**PARTS OF THE EXERCISE:**
[1] Condense the paragraph beginning "To be honest with you" from the forum thread about pet budgies into a short bulleted list that keeps its main facts.
[2] The forum thread about pet budgies has a paragraph that starts with "While he has bonded with me more." List every activity that paragraph says Peeko does.

**READING TEXT:**
--- START ---

While he has bonded with me more, I do feel he has become a bit too comfortable in his cage. He loves to talk to his toys, all day long. He will come over and play or listen to me talk for a short time but he always flies back to his cage. Which is okay, but I feel like he is spending more time playing with his toys in his cage and won't engage with outside activities for long.

What sort of games do you play with your birds that make being outside of the cage more exciting than inside? He is quite a skittish bird still but has improved a lot. He's petrified of things like empty toilet rolls, boxes etc that aren't his usual toys, and will only tolerate a flat cardboard tray to forage in at the moment. Can I have some suggestions? Thank you 😊


----------



## StarlingWings (Mar 15, 2013)

I'm so glad Peeko is still doing well!

To be honest with you, it's not really necessary for him to spend a lot of time out of his cage if he doesn't want to. My girl Mallorn, over the years, has been a real homebody, preferring to come out once or twice a day and fly around for a few minutes and then likes to go back in and play with her toys, even if I leave her door open for a long period of time. 

It can't be because she's freaked out by the environment outside her cage because she's lived in our house her whole life and has gotten used to the sights, sounds, etc. She just likes her stuff 🤣 She did used to be quite a skittish budgie when I first got her, so even though that's not the case now I think she just enjoys the safety and peace of her cage.

--- END ---

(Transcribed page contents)
--- START ---

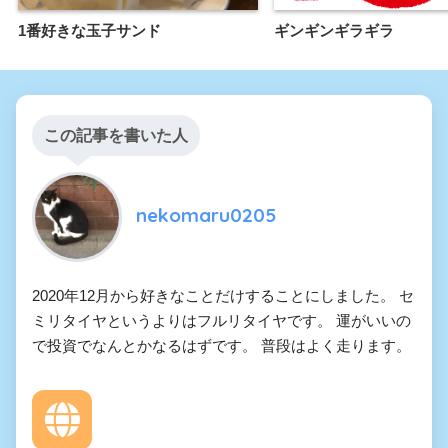
1番好きな玉子サンド
ギンギンギラギラ
この記事を書いた人
nekomaru0205
2020年12月から好きなことだけすることにしました。 セ
ミリタイヤというよりはフルリタイヤです。 運がいいの
で投資でなんとかなるはずです。 普段はよく走ります。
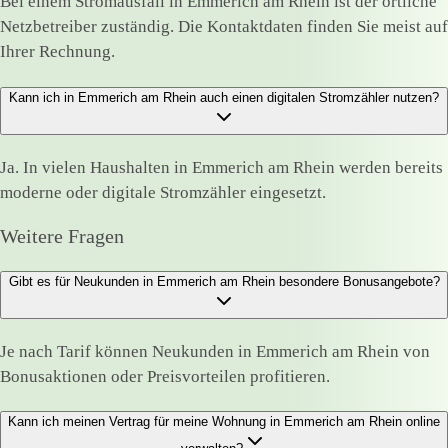
Bei einem Stromausfall in Emmerich am Rhein ist der örtliche
Netzbetreiber zuständig. Die Kontaktdaten finden Sie meist auf
Ihrer Rechnung.
Kann ich in Emmerich am Rhein auch einen digitalen Stromzähler nutzen?
Ja. In vielen Haushalten in Emmerich am Rhein werden bereits
moderne oder digitale Stromzähler eingesetzt.
Weitere Fragen
Gibt es für Neukunden in Emmerich am Rhein besondere Bonusangebote?
Je nach Tarif können Neukunden in Emmerich am Rhein von
Bonusaktionen oder Preisvorteilen profitieren.
Kann ich meinen Vertrag für meine Wohnung in Emmerich am Rhein online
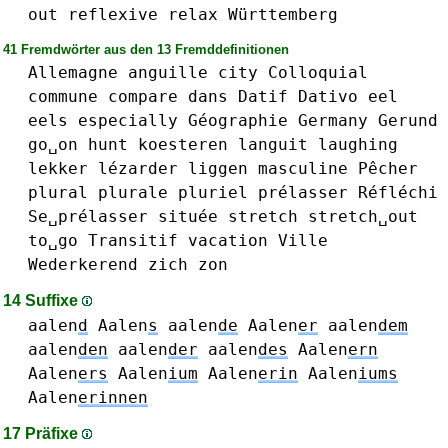
out
reflexive
relax
Württemberg
41 Fremdwörter aus den 13 Fremddefinitionen
Allemagne
anguille
city
Colloquial
commune
compare
dans
Datif
Dativo
eel
eels
especially
Géographie
Germany
Gerund
go␣on
hunt
koesteren
languit
laughing
lekker
lézarder
liggen
masculine
Pêcher
plural
plurale
pluriel
prélasser
Réfléchi
Se␣prélasser
située
stretch
stretch␣out
to␣go
Transitif
vacation
Ville
Wederkerend
zich
zon
14 Suffixe
aalen
d
Aalen
s
aalen
de
Aalen
er
aalen
dem
aalen
den
aalen
der
aalen
des
Aalen
ern
Aalen
ers
Aalen
ium
Aalen
erin
Aalen
iums
Aalen
erinnen
17 Präfixe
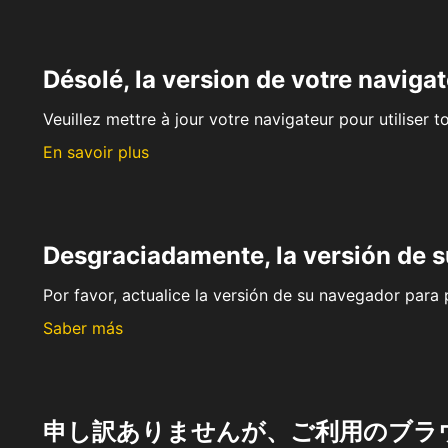
Désolé, la version de votre navigat
Veuillez mettre à jour votre navigateur pour utiliser t
En savoir plus
Desgraciadamente, la versión de 
Por favor, actualice la versión de su navegador para p
Saber más
申し訳ありませんが、ご利用のブラ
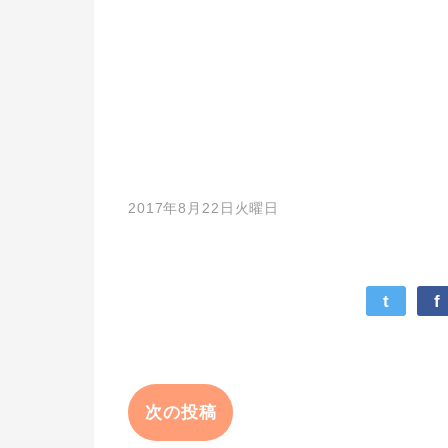
2017年8月22日火曜日
t
f
次の投稿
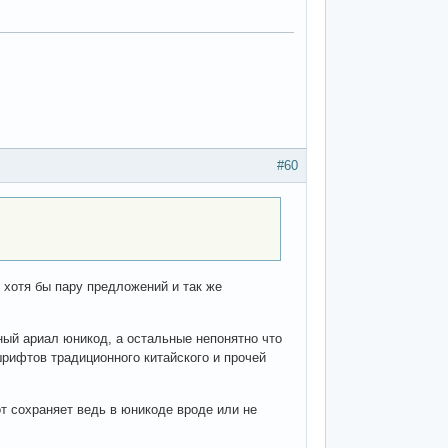
#60
. хотя бы пару предложений и так же
ный ариал юникод, а остальные непонятно что
шрифтов традиционного китайского и прочей
от сохраняет ведь в юникоде вроде или не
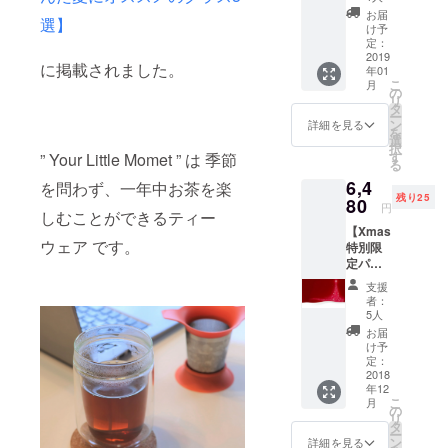
Little
円（税
材の供
お届
選】
Momen
込）を
給状
け予
t １セッ
プラス
定：
況、製
ト（送
2019
した場
造工程
に掲載されました。
年01
料・税
合、総
上の都
こ
月
込） ・
額7,180
の
合等に
リ
一般予
円 ※デ
タ
より出
ー
定販売
ザイ
ン
荷時期
詳細を見る
を
価格
ン・仕
選
が遅れ
択
6,480円
様は変
す
る場合
” Your Little Momet ” は 季節
る
（税
更にな
があり
6,4
込） 参
を問わず、一年中お茶を楽
る可能
ます。
残り25
考送
80
性もご
円
しむことができるティー
料：700
ざいま
【Xmas
円（税
す。ご
ウェア です。
特別限
込）を
了承く
定パッ
プラス
ださ
ケー
した場
い。 ※
支援
ジ】
合、総
ご注文
者：
10％OF
額7,180
状況、
5人
F ・
円 ※デ
使用部
お届
Your
ザイ
材の供
け予
Little
ン・仕
定：
給状
Momen
2018
様は変
況、製
年12
t （サー
更にな
造工程
こ
月
モンピ
る可能
の
上の都
リ
ンク：
性もご
タ
合等に
ー
ポピー
ざいま
ン
より出
詳細を見る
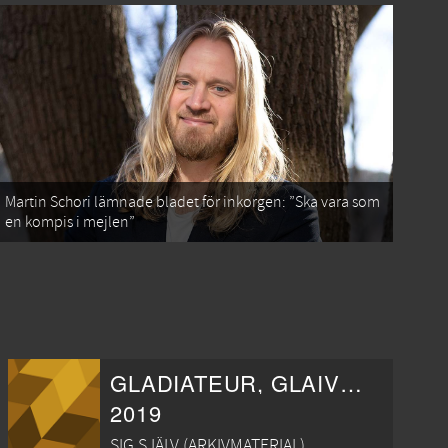
Martin Schori lämnade bladet för inkorgen: ”Ska vara som
en kompis i mejlen”
GLADIATEUR, GLAIVE ET FANTASMES
2019
SIG SJÄLV (ARKIVMATERIAL)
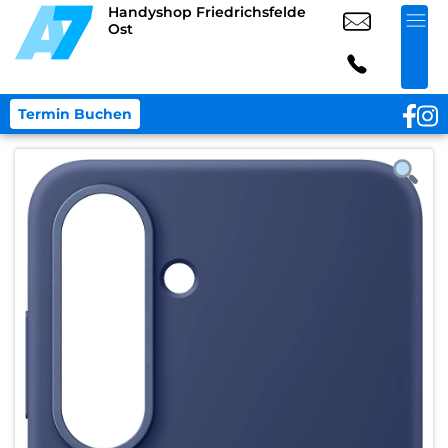
Handyshop Friedrichsfelde
Ost
Termin Buchen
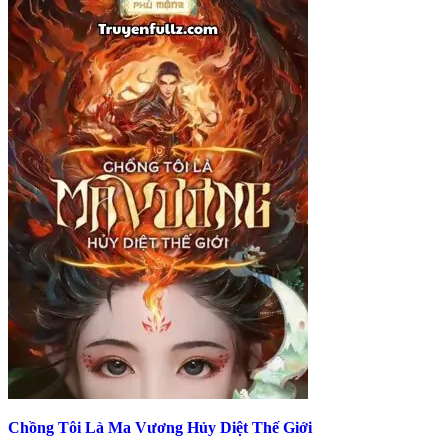
Chồng Tôi Là Ma Vương Hủy Diệt Thế Giới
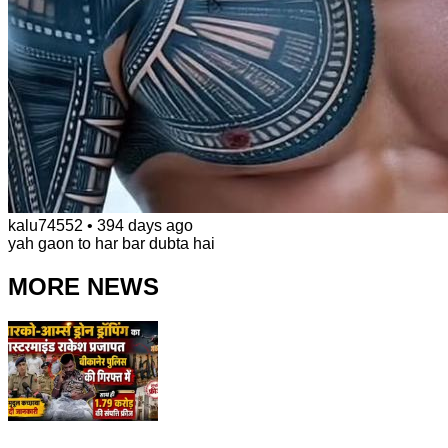
kalu74552
•
394 days ago
yah gaon to har bar dubta hai
MORE NEWS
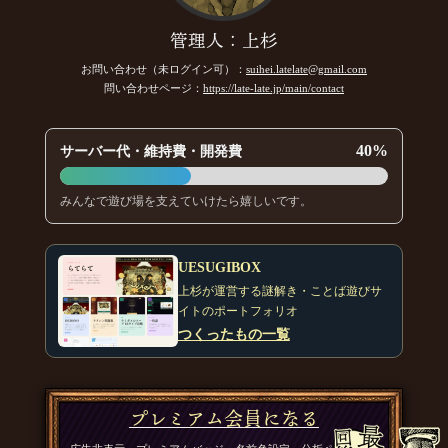
管理人：上杉
お問い合わせ（未ログイン可）：
suihei.latelate@gmail.com
問い合わせページ：
https://late-late.jp/main/contact
40%
サーバー代・維持費・開発費
みんなで遊び場を支えていけたら嬉しいです。
UESUGIBOX
上杉が運営する謎解き・ことば遊びサ
イトのポートフォリオ
つくったもの一覧
プレミアム会員になる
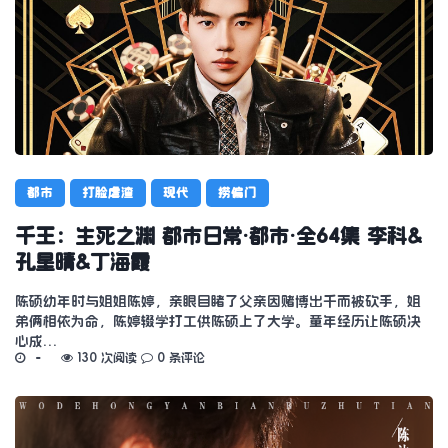
都市
打脸虐渣
现代
捞偏门
千王：生死之渊 都市日常·都市·全64集 李科&
孔星晴&丁海霞
陈硕幼年时与姐姐陈婷，亲眼目睹了父亲因赌博出千而被砍手，姐
弟俩相依为命，陈婷辍学打工供陈硕上了大学。童年经历让陈硕决
心成…
130 次阅读
0 条评论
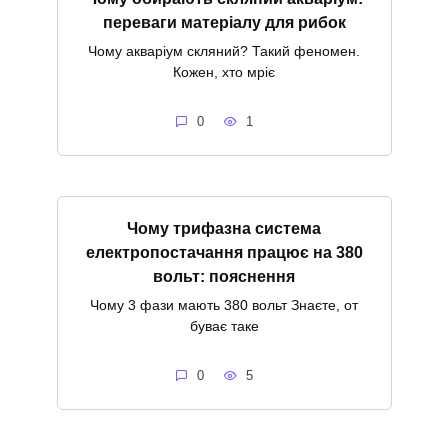
переваги матеріалу для рибок
Чому акваріум скляний? Такий феномен.
Кожен, хто мріє
0
1
Чому трифазна система
електропостачання працює на 380
вольт: пояснення
Чому 3 фази мають 380 вольт Знаєте, от
буває таке
0
5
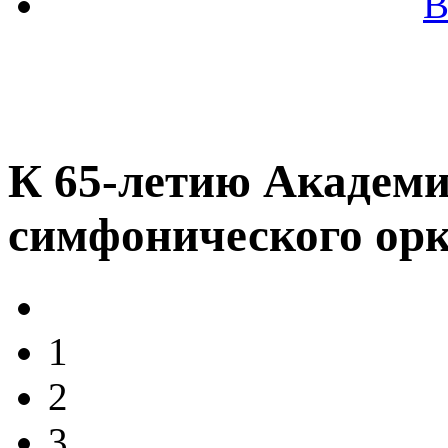
В
К 65-летию Академи
симфонического орк
1
2
3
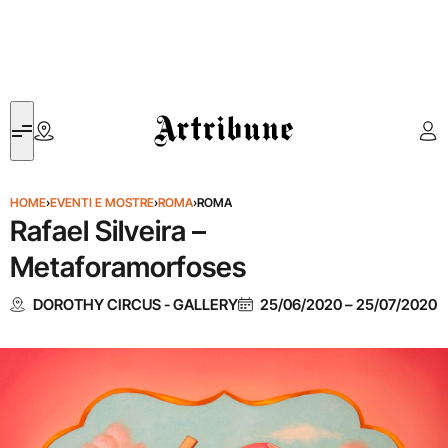
Artribune
HOME
›
EVENTI E MOSTRE
›
ROMA
›
ROMA
Rafael Silveira –
Metaforamorfoses
DOROTHY CIRCUS - GALLERY
25/06/2020
–
25/07/2020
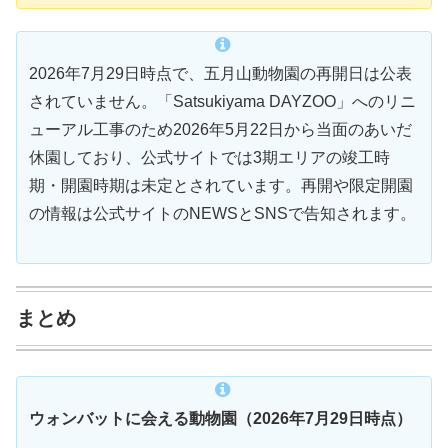
2026年7月29日時点で、五月山動物園の再開日は公表
されていません。「Satsukiyama DAYZOO」へのリニ
ューアル工事のため2026年5月22日から当面のあいだ
休園しており、公式サイトでは3期エリアの竣工時
期・開園時期は未定とされています。再開や限定開園
の情報は公式サイトのNEWSとSNSで告知されます。
まとめ
ウォンバットに会える動物園（2026年7月29日時点）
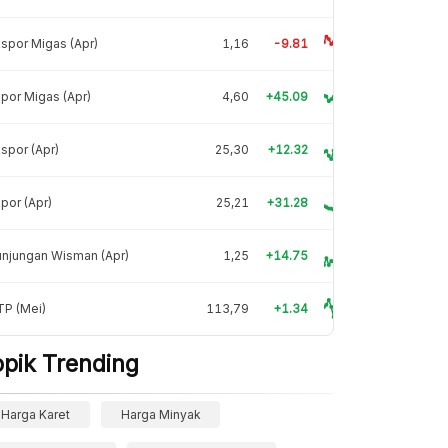
spor Migas (Apr)
1,16
-9.81
por Migas (Apr)
4,60
+45.09
spor (Apr)
25,30
+12.32
por (Apr)
25,21
+31.28
njungan Wisman (Apr)
1,25
+14.75
TP (Mei)
113,79
+1.34
opik Trending
Harga Karet
Harga Minyak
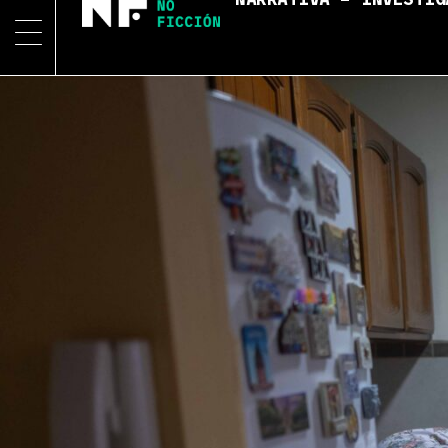
NARRATIVA – INVESTIG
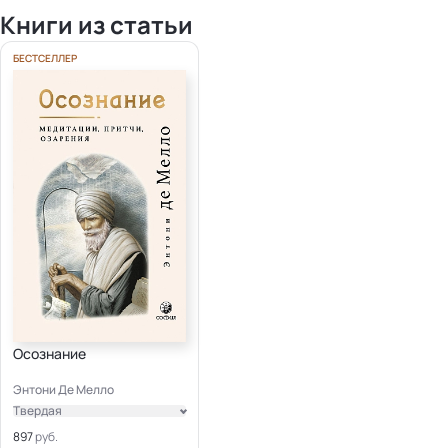
Книги из статьи
БЕСТСЕЛЛЕР
Осознание
Энтони Де Мелло
Твердая
Электронная
897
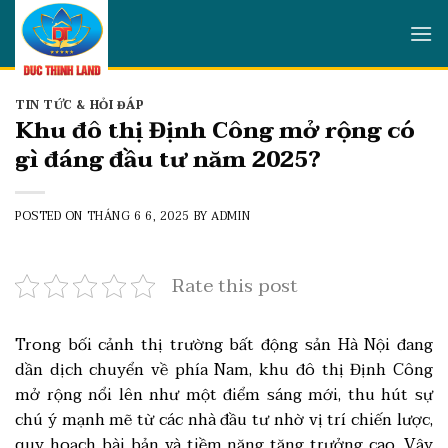
Skip
to
content
TIN TỨC & HỎI ĐÁP
Khu đô thị Định Công mở rộng có
gì đáng đầu tư năm 2025?
POSTED ON
THÁNG 6 6, 2025
BY
ADMIN
Rate this post
Trong bối cảnh thị trường bất động sản Hà Nội đang
dần dịch chuyển về phía Nam, khu đô thị Định Công
mở rộng nổi lên như một điểm sáng mới, thu hút sự
chú ý mạnh mẽ từ các nhà đầu tư nhờ vị trí chiến lược,
quy hoạch bài bản và tiềm năng tăng trưởng cao. Vậy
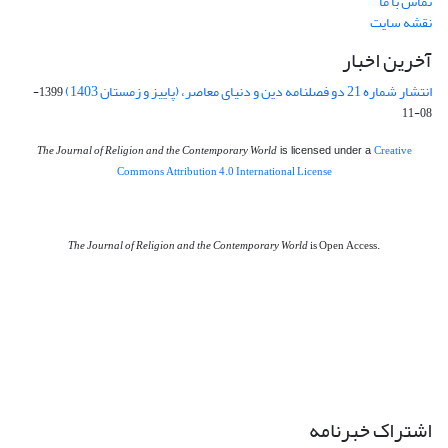
تماس با ما
نقشه سایت
آخرین اخبار
انتشار شماره 21 دو فصلنامه دین و دنیای معاصر، (پاییز و زمستان 1403)
1399-
08-11
The Journal of Religion and the Contemporary World
Creative
is licensed under a
Commons Attribution 4.0 International License
The Journal of Religion and the Contemporary World
is Open Access.
اشتراک خبرنامه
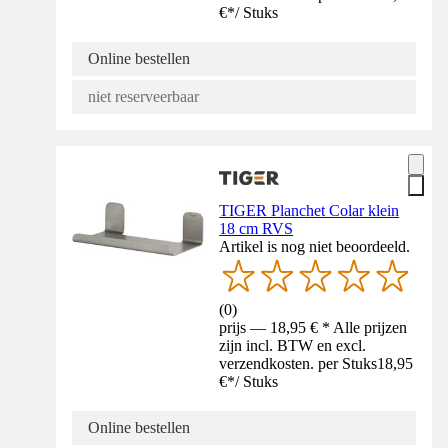
€
*
/
Stuks
Online bestellen
niet reserveerbaar
TIGER Planchet Colar klein
18 cm RVS
Artikel is nog niet beoordeeld.
(
0
)
prijs — 18,95 € * Alle prijzen
zijn incl. BTW en excl.
verzendkosten. per Stuks
18,95
€
*
/
Stuks
Online bestellen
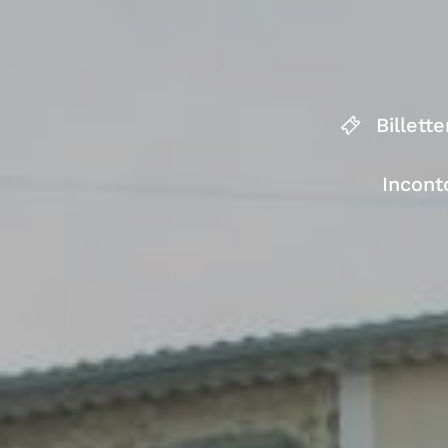
Billette
Incont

--- END ---

**TASK-BY-TASK OUTPUTS:**
[1]
- Peeko doesn't need to spend much time out of his cage if he doesn't want to.
- Mallorn has been a homebody over the years.
- She prefers to come out once or twice a day and fly around for a few minutes.
- She then goes back into her cage to play with her toys, even when the door is left open for a long time.

[2]
- Talks to his toys all day long
- Comes over and plays for a short time
- Listens to the poster talk for a short time
- Flies back to his cage
- Plays with his toys in his cage